____ Data for the task

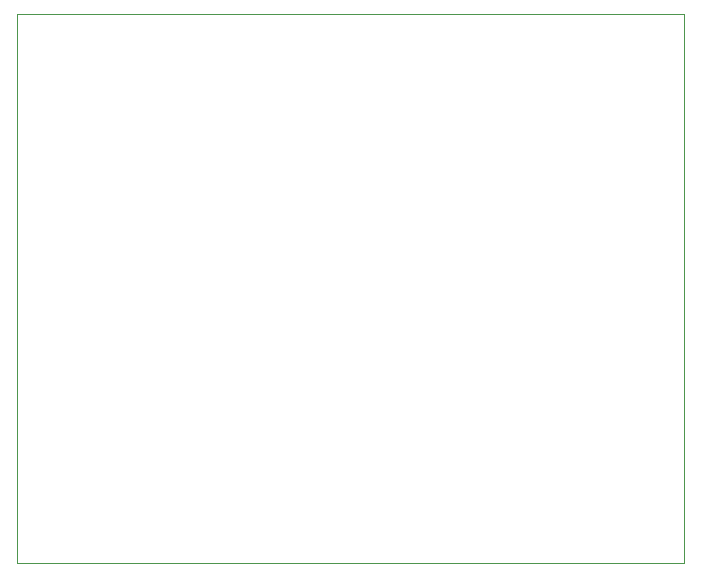
<source format=gbr>
%TF.GenerationSoftware,KiCad,Pcbnew,8.0.6*%
%TF.CreationDate,2024-11-28T17:37:20+02:00*%
%TF.ProjectId,tests,74657374-732e-46b6-9963-61645f706362,rev?*%
%TF.SameCoordinates,Original*%
%TF.FileFunction,Profile,NP*%
%FSLAX46Y46*%
G04 Gerber Fmt 4.6, Leading zero omitted, Abs format (unit mm)*
G04 Created by KiCad (PCBNEW 8.0.6) date 2024-11-28 17:37:20*
%MOMM*%
%LPD*%
G01*
G04 APERTURE LIST*
%TA.AperFunction,Profile*%
%ADD10C,0.050000*%
%TD*%
G04 APERTURE END LIST*
D10*
X171000000Y-112000000D02*
X114500000Y-112000000D01*
X114500000Y-112000000D02*
X114500000Y-65500000D01*
X134000000Y-65500000D02*
X171000000Y-65500000D01*
X171000000Y-65500000D02*
X171000000Y-112000000D01*
X114500000Y-65500000D02*
X134000000Y-65500000D01*
M02*

</source>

________

Exercise directions =>
Word for word, restate only the lines from the one containing "G04 APERTURE END LIST*" through the last line of the entries, with both ends kept.

Answer to this exercise =>
G04 APERTURE END LIST*
D10*
X171000000Y-112000000D02*
X114500000Y-112000000D01*
X114500000Y-112000000D02*
X114500000Y-65500000D01*
X134000000Y-65500000D02*
X171000000Y-65500000D01*
X171000000Y-65500000D02*
X171000000Y-112000000D01*
X114500000Y-65500000D02*
X134000000Y-65500000D01*
M02*

</source>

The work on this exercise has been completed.